For confocal microscopy, samples were viewed with an inverted microscope (DMI6000; Leica), confocal scanner (TCS SP5; Leica), and a 63×, 1.4 NA Plan Apochromat oil immersion objective (Leica). Argon 488 and HeNe 594 laser lines were applied to excite the samples, and a tuneable acousto-optical beam splitter was used to minimize cross talk between fluorochromes. Gain, offset, pinhole, and lookup table settings were identical for all samples. Images were captured with photomultiplier detectors and prepared with the LAS AF software version 1.6.0 build 1016 (Leica).
Online supplemental material
Fig. S1 presents effects of Ca2+ influx blockade on invadopodium formation and ECM degradation. Fig. S2 shows the lack of effect of STIM1 overexpression, 2-APB treatment, and STIM1 and Orai1 knockdown on invadopodium lifetime. Fig. S3 demonstrates the role of Src in SOCE-mediated invadopodium formation. Videos 1, 2, and 4 show Ca2+ oscillation in WM793 cells stimulated by 10% FBS (Video 1), and the inhibition of which by EGTA (Video 2) and SKF96365 (Video 4); in Video 3, the inhibition of Ca2+ oscillation was restored by adding back Ca2+ to the medium. Videos 5–7 show invadopodium precursor assembly in WM793 cells (Video 5) and the inhibition of which by EGTA (Video 6) and SKF96365 (Video 7). Video 8 shows the translocation of MT1-MMP–EGFP from plasma membrane to intracellular vesicles after 2-APB treatment.
We thank Drs. Chellappan and Weber for critical reading of the manuscript, Joseph Johnson and Mark Lloyd for assistance with image acquisition, and Rasa Hamilton for editorial assistance.
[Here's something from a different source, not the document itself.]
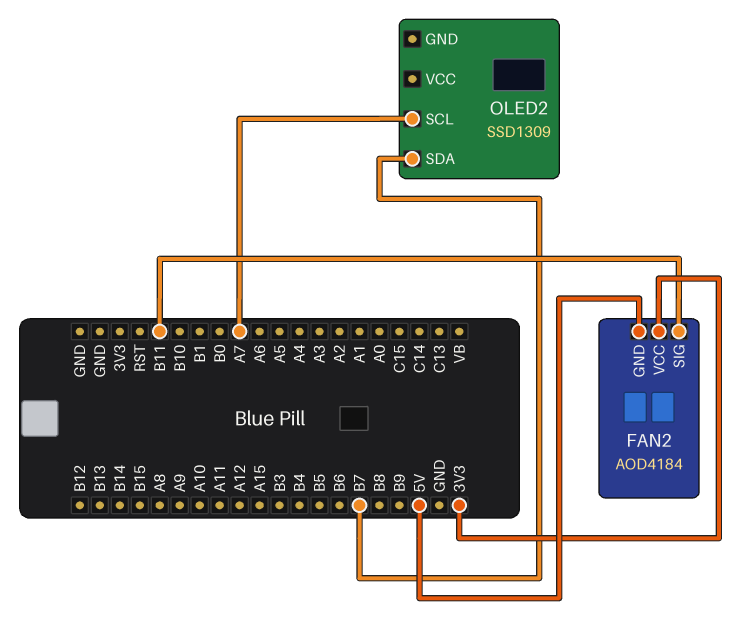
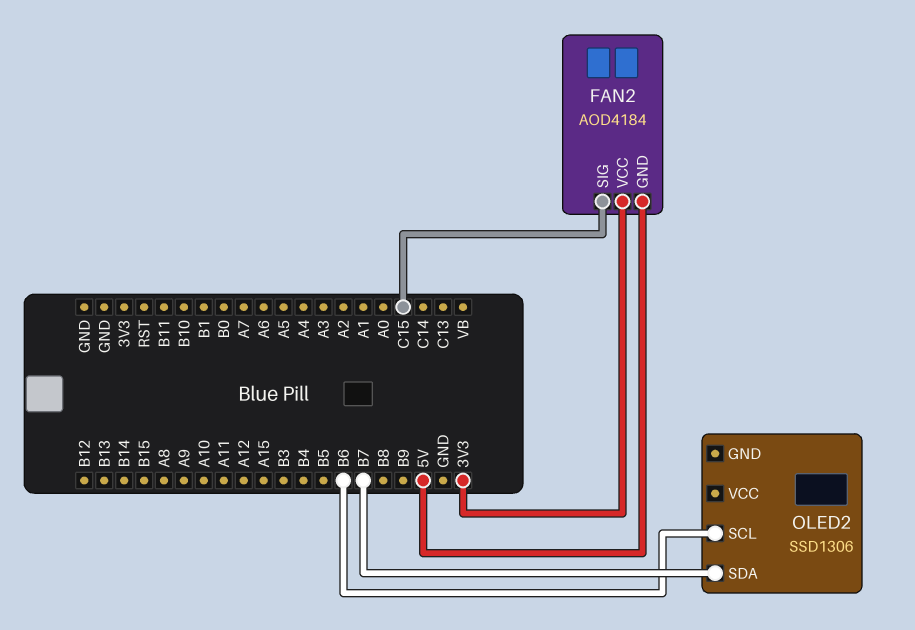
FAN2 pin SIG: B11 -> C15
OLED2: SSD1309 -> SSD1306
OLED2 pin SCL: A7 -> B6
This work was supported by the National Cancer Institute (R01CA175741 and P50CA168536). The research in H. Cheng’s laboratory was supported by the Major State Basic Research Program of China (2013CB531200). The Analytic Microscopy Core at Moffitt Cancer Center is supported in part by the National Cancer Institute (P30-CA76292-14).
The authors declare no competing financial interests.